Little hope for renewed deal to end Sudan strife: CEN 8.28.09 p 6. September 7, 2009
Posted by geoconger in Arms Control/Defense/Peace Issues, Church of England Newspaper, Episcopal Church of the Sudan.trackback
The US-brokered deal signed last week to revive the stalled Comprehensive Peace Agreement (CPA) is being greeted with skepticism by Sudanese church leaders.
“To sign a piece of paper is not a sign to the people” that a lasting peace is at hand, the Primate of the Episcopal Church of the Sudan, Archbishop Daniel Deng of Juba told The Church of England Newspaper in an Aug 22 email.
Representatives of Southern Sudan’s Sudan People’s Liberation Movement (SPLM) and the Khartoum government’s ruling National Congress Party (NCP) on Aug 19 endorsed an agreement resolving disputed issues arising from the 2005 CPA that ended twenty-two years of civil war between the Arab Muslim North and the African Christian South.
U.S. Special Envoy to Sudan Maj. Gen. Scott Gration witnessed the initialing of the bilateral agreement in Juba that according to the US State Department “commits the NCP and SPLM to a series of timed benchmarks for implementing key aspects of the CPA, including border demarcation and election preparation.”
On July 22, an international tribunal in The Hague redefined the borders of the disputed oil-rich Abyei region, but other areas along the 2000km border remain in dispute.
The US State Department stated that “despite the significant progress made to date, the parties have been unable to reach agreement on several issues, namely a final determination on the use of census data,” noting that General Gration would return to Juba next month to continue the trilateral talks.
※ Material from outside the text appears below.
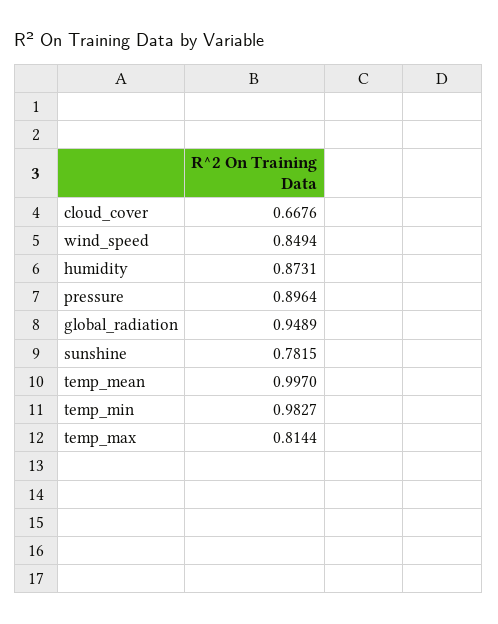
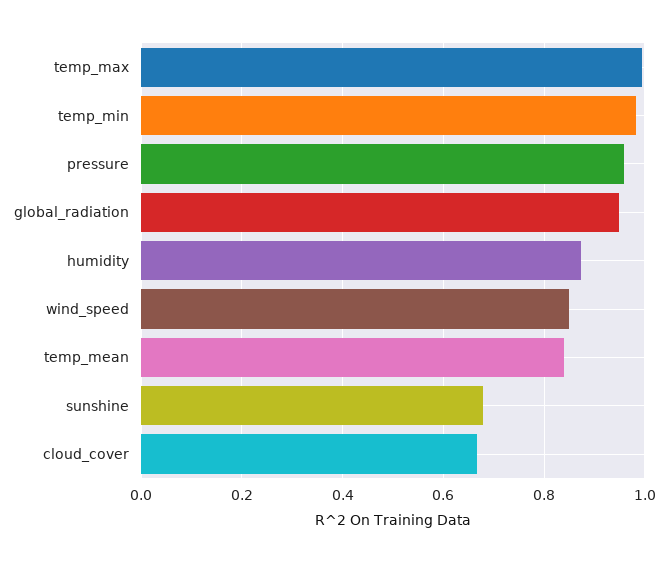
pressure: 0.8964 -> 0.96
sunshine: 0.7815 -> 0.68
temp_mean: 0.997 -> 0.84
temp_max: 0.8144 -> 1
The London based Arabic-language newspaper, Al-Sharq al-Awsat, stated the dispute centers around the use of census data. The NCP has insisted that data from the 2008 census be used to determine election districts. The SPLM has dismissed the 2008 census as untrustworthy and has insisted that the pre-independence 1956 census be used.
The SPLM has charged the Khartoum-government of attempting to derail a 2011 independence referendum for Southern Sudan. On July 29 the Secretary General of the SPLM, Pagan Amum said the North had intentionally “delayed the demarcation of the north-south border.”
“Whether Sudan will become one peaceful and free country or separate into two countries peacefully co-existing shall be decided in large degree by how we, the two parties – SPLM and NCP – implement the CPA,” he said in a press statement.
However, “attempts to renege from the CPA shall lead to a catastrophic disaster of war again,” the SPLM leader warned.
Archbishop Deng told CEN that although the NCP and SPLM had signed many agreements, “nothing changed.”
“Since the CPA was signed four years ago the situation in the Sudan never changes. To sign a paper is not a sign to the people,” Archbishop Deng said.
“In the north [Khartoum government] has been doing this for more than fifty years,” he said, “warning the Western world to let them know dealing with Muslim [governments] is no simple matter.”